But these trends do not take place in a vacuum. Exactly counter to the decline in CD sales and music sales overall is an increase in sales of gramophone records, or vinyl, or wax or whatever you want to call those impractical 12” discs.

KUOI has literally thousands of these in its collection, dating back to the ‘60s and earlier, and if you haven’t seen it before, it’s worth seeing. In talking with alumni of college radio nationally (many of whom stay in college radio for a while after graduation working with labels or promoters), collecting vinyl is a hobby plenty of twenty-somethings adopt.

I am among them. The lowest row of my bookshelf contains many $1 treasures, from “National Anthems of the World” performed by The Vienna State Opera Orchestra to “Music for a German Dinner at Home” by Franz Hertzman and his Orchestra to “Romantic Zither” by Ruth Welcome, apparently a noted zitherist.

But I have more than novelties and oddities — I also have the latest albums from Architecture in Helsinki, Built to Spill and Destroyer.

Years ago, a band giving away CDs would find takers. Now we suffer from an overabundance of music and a shortage of time. When I do buy a CD, I put it on my computer and put the CD wherever it happens to lie. Some find their way to storage, others float around my apartment for months.

LPs are not wonderful. They’re heavy, they degrade and they’re inconvenient to store and to play – but with an LP I feel like I own my music in a way that escapes me with digital media, whether physical (with CDs) or not (with MP3s, et al.).

Record Store Day was founded a few years ago to promote independent record stores, which have been something of an endangered species since record label consolidation and record store consolidation hit full throttle in the ‘90s.

My favorite haunts are Boise’s Record Exchange, that has a killer gift shop and café besides a good amount of used and new LPs and CDs; Amoeba Records in Berkley, San Francisco and Hollywood — each the size of a floor or two of UI’s library; and Bop Street Records in Seattle, that devotes its ample space almost exclusively to vinyl and is a favorite haunt of both DJ Shadow and Radiohead’s Thom Yorke, two of my favorite musicians.

More locally, Pullman’s Atom Heart Music stocks new and old music and has a Spokane distributor that accommodates requests (scoring me three Tom Waits LPs a year ago). Goodwill and the Salvation Army tend to be heavy on Lawrence Welk and Christmas music, but will occasionally have, you know, Captain and Tennille or something else marginally worthwhile.

Most independent labels have begun, continued or restarted vinyl production – you can get Bright Eyes and M. Ward on wax, naturally. But even majors are getting into the game: Radiohead’s albums with Capitol have been reissued on vinyl, and most of Neil Young’s latest albums on Reprise are making their way to the format too.

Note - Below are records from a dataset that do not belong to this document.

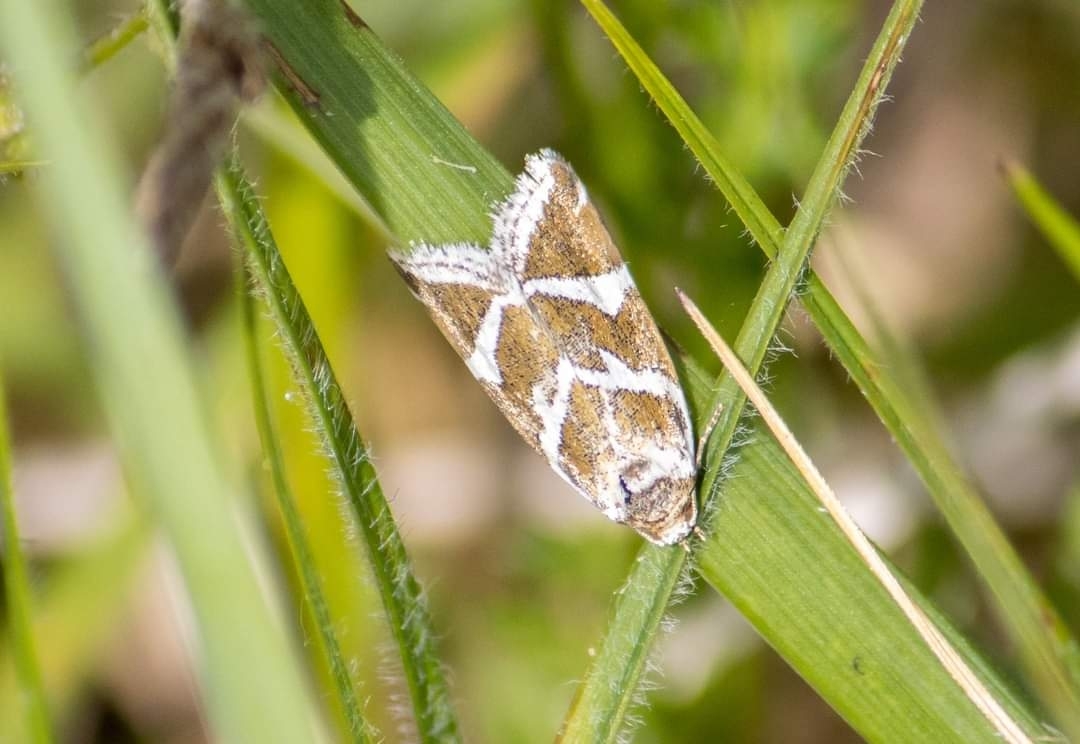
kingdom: Animalia
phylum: Arthropoda
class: Insecta
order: Lepidoptera
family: Noctuidae
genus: Deltote
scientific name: Deltote bankiana
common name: Silver barred
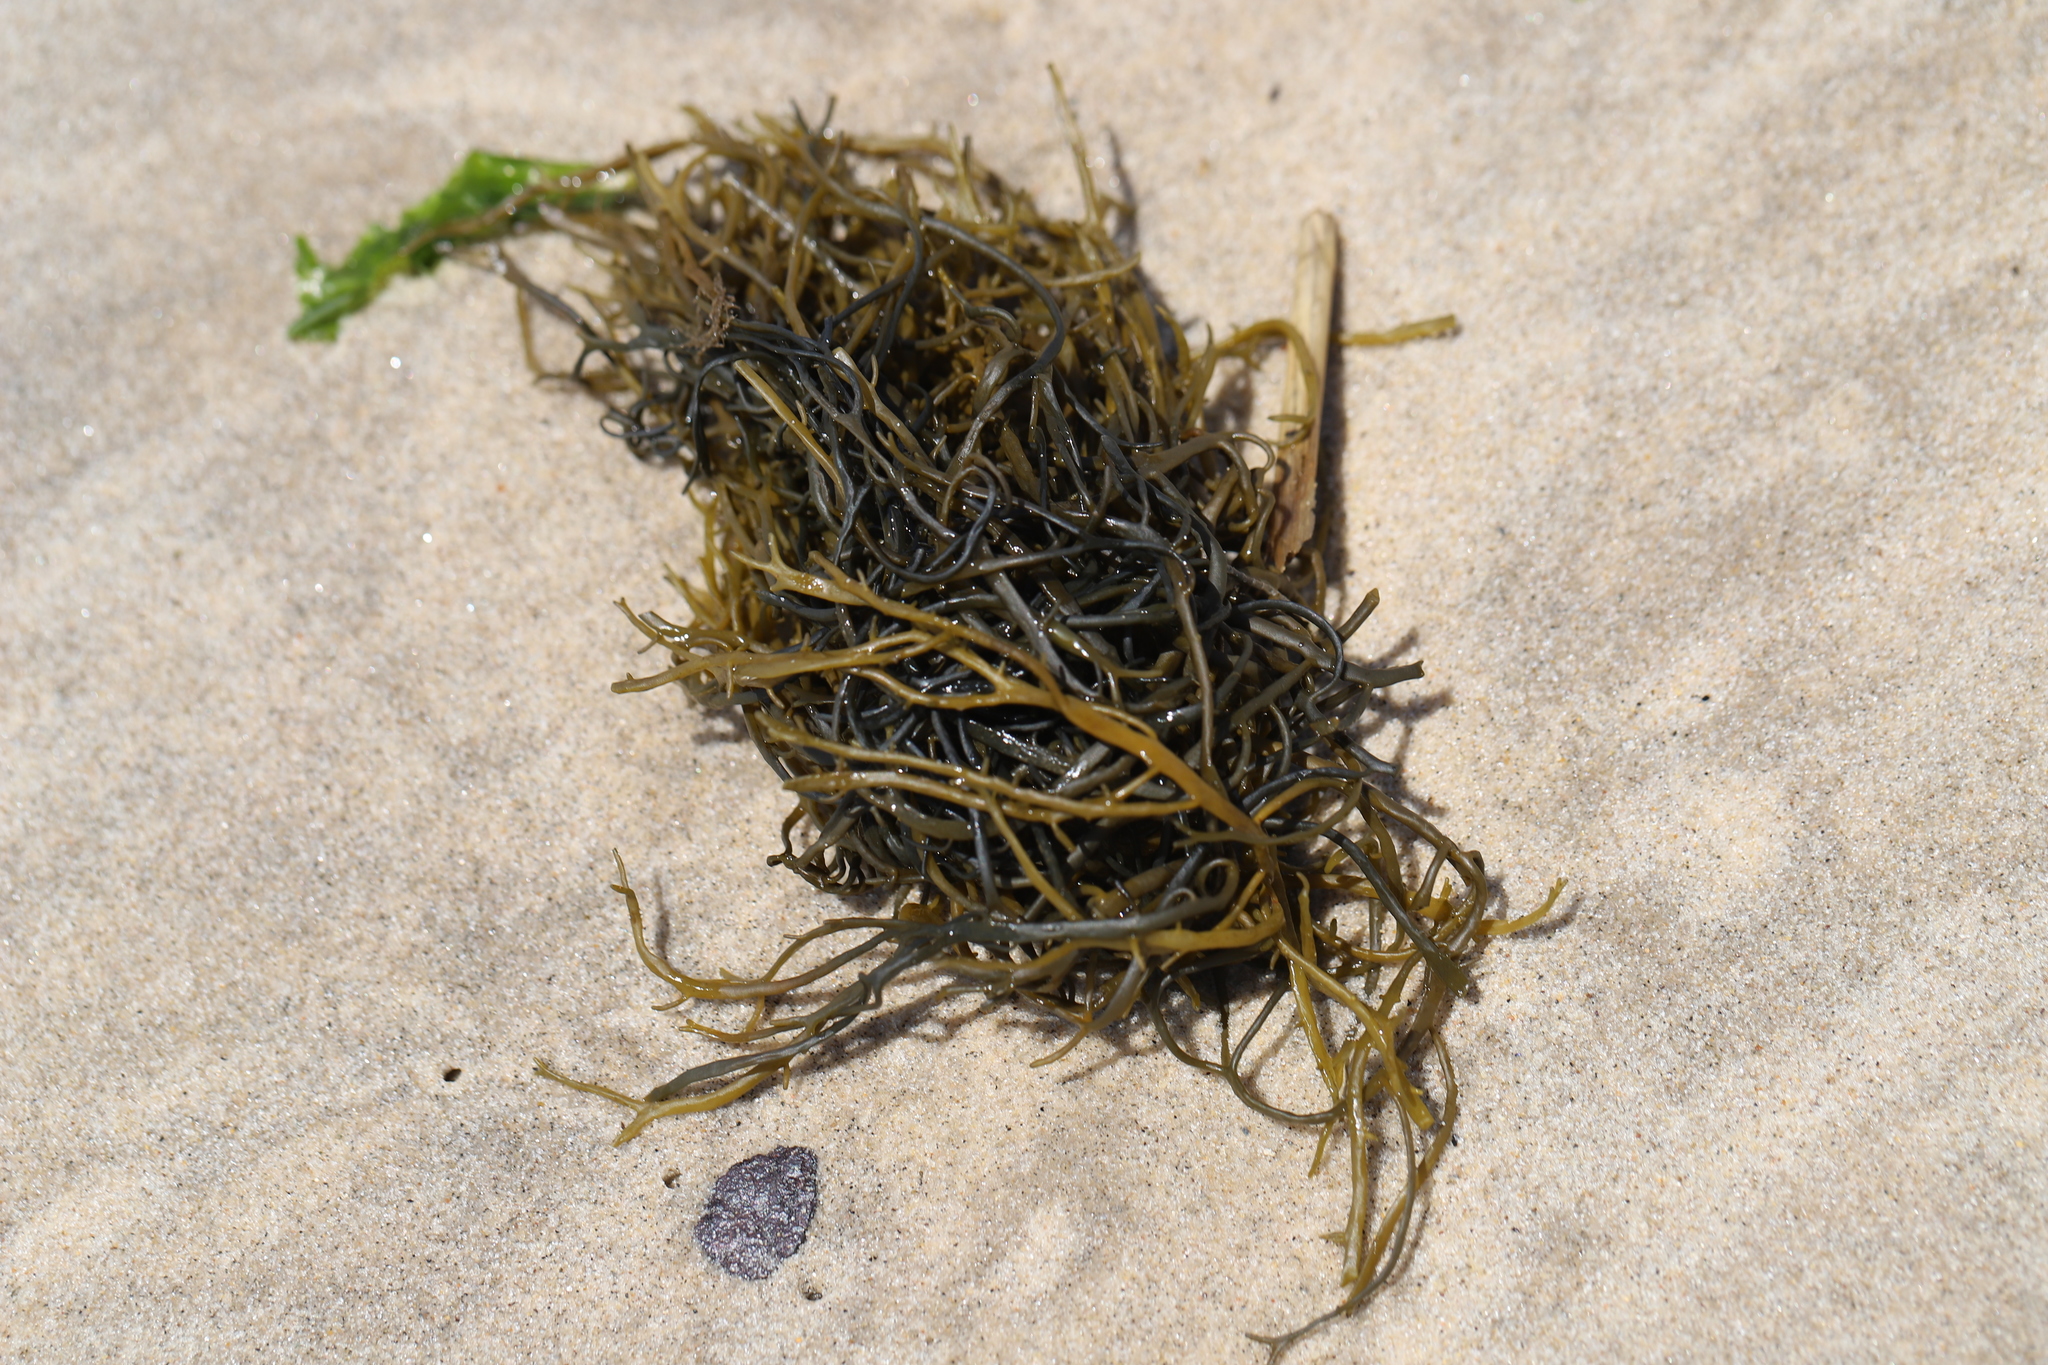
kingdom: Chromista
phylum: Ochrophyta
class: Phaeophyceae
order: Fucales
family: Fucaceae
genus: Ascophyllum
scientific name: Ascophyllum nodosum
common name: Knotted wrack
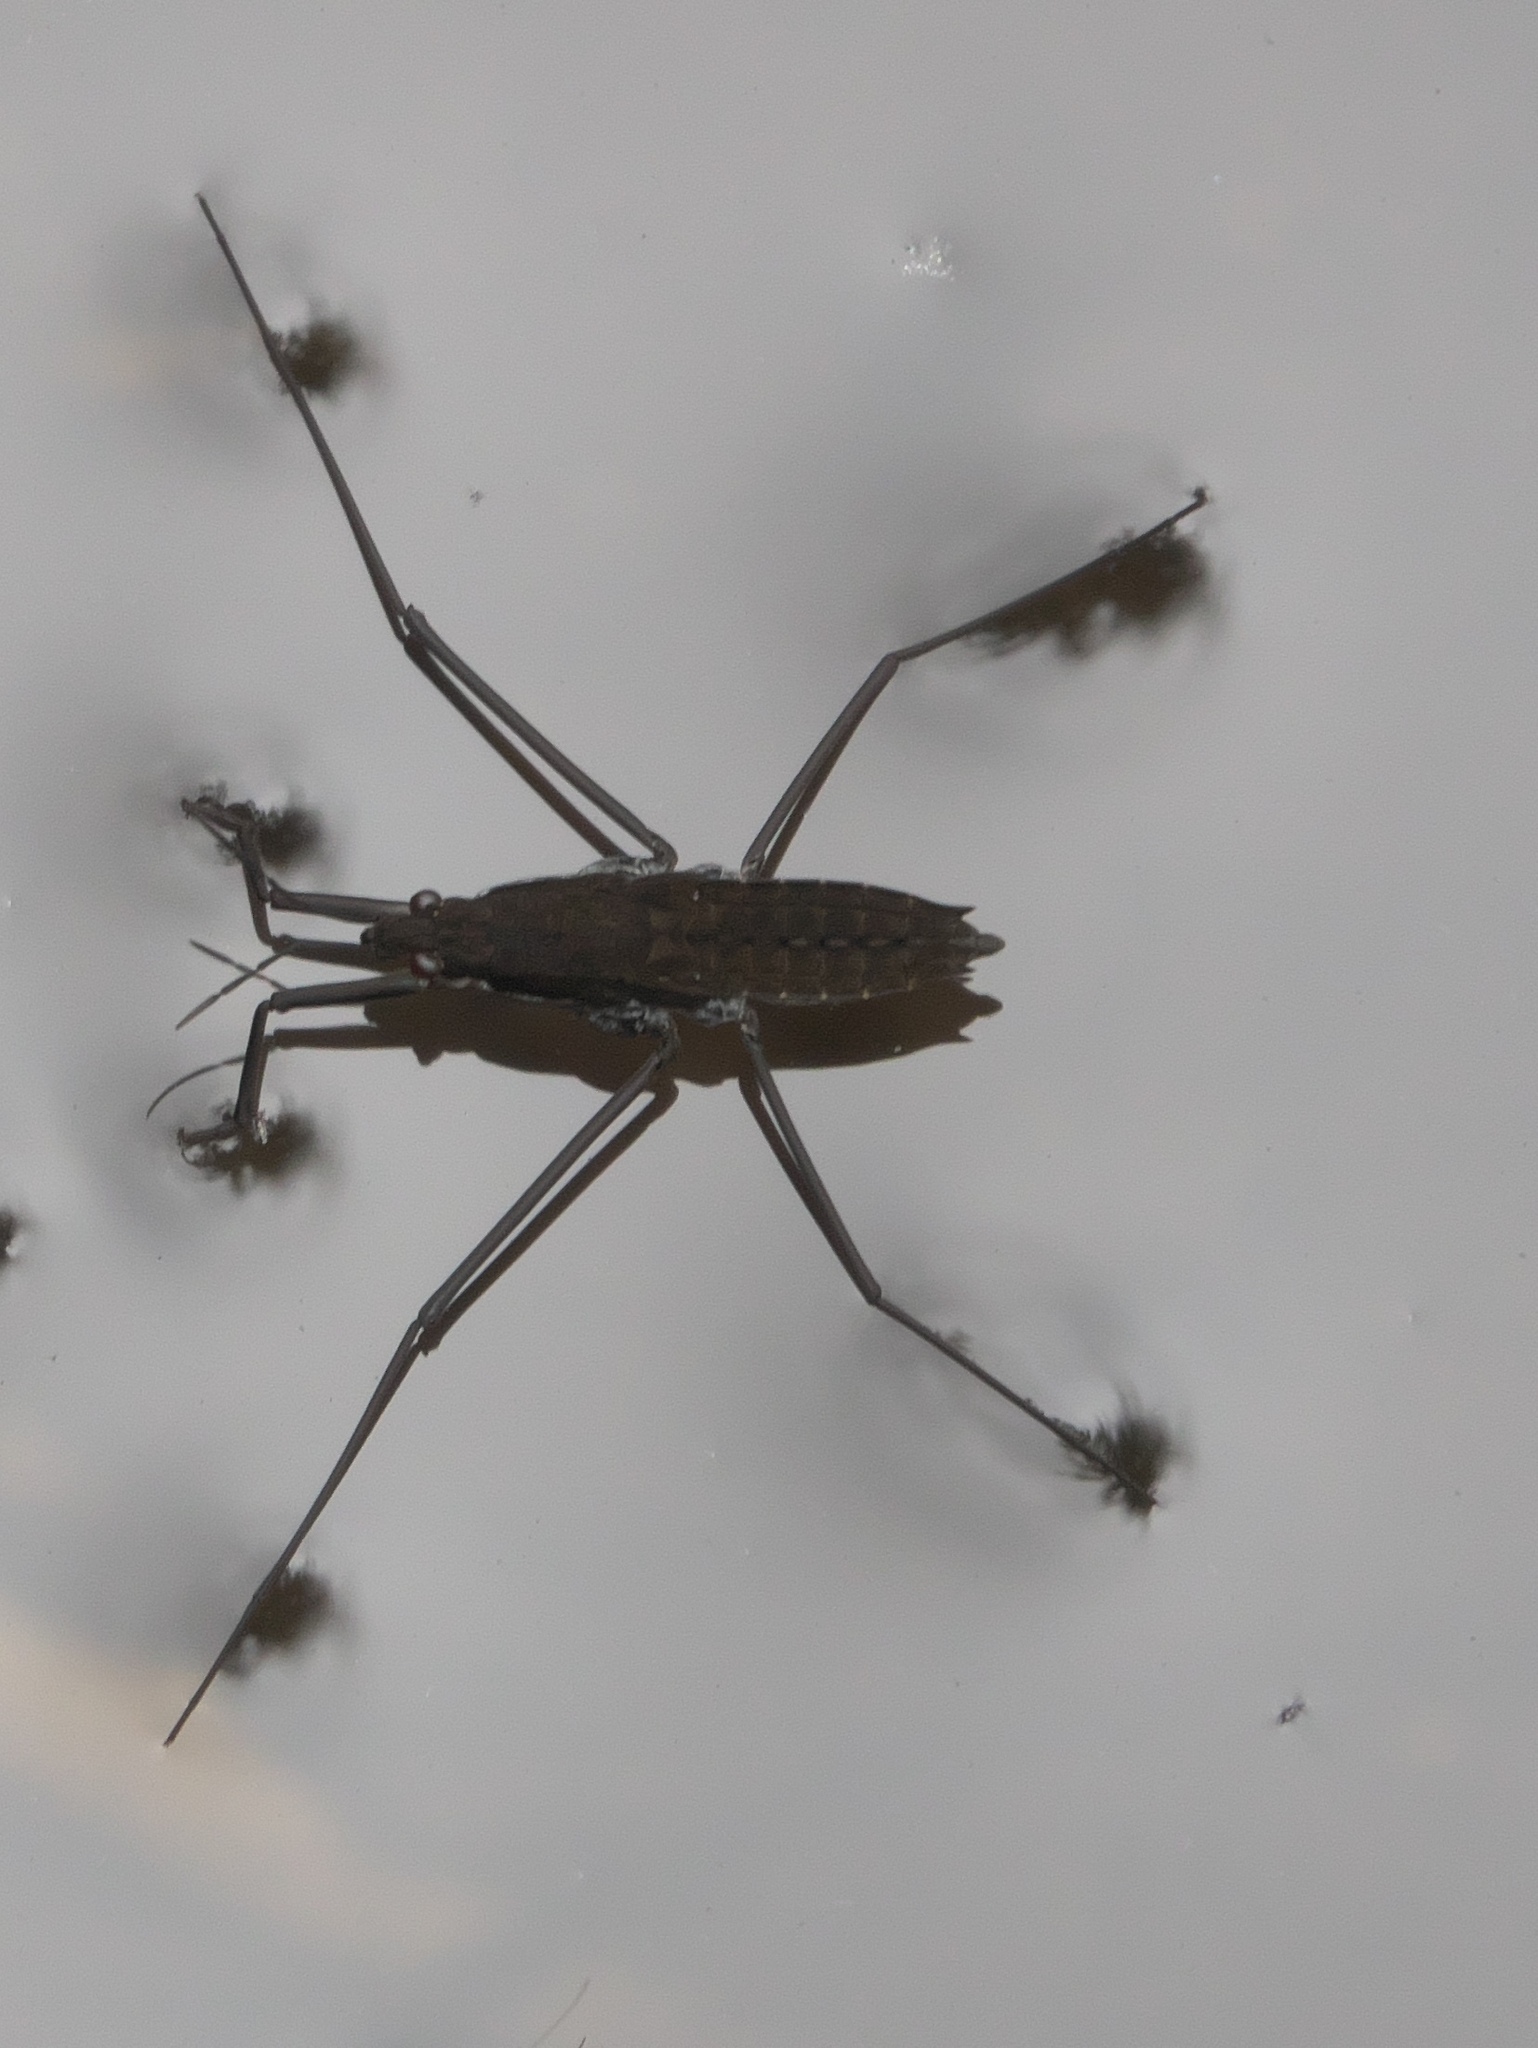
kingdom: Animalia
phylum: Arthropoda
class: Insecta
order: Hemiptera
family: Gerridae
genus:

I don’t anticipate reel-to-reel, 8-tracks or cassettes coming back, but for however long it lasts, vinyl is a fact of the music industry at present. It’s also a fact of the past – being the predominant format for 50 years, there’s vinyl that will never officially make it to CD or MP3.

I’m a little bummed I missed the days of the CD revolution, when people threw out their LP collections for no good reason. If I had a dollar for every time I’ve seen Herb Alpert in a thrift-store bin, I’d be a rich man. But the Beatles, who were somewhat more popular and sold many albums, can hardly be found for a dollar. Sometimes, you get what you pay for.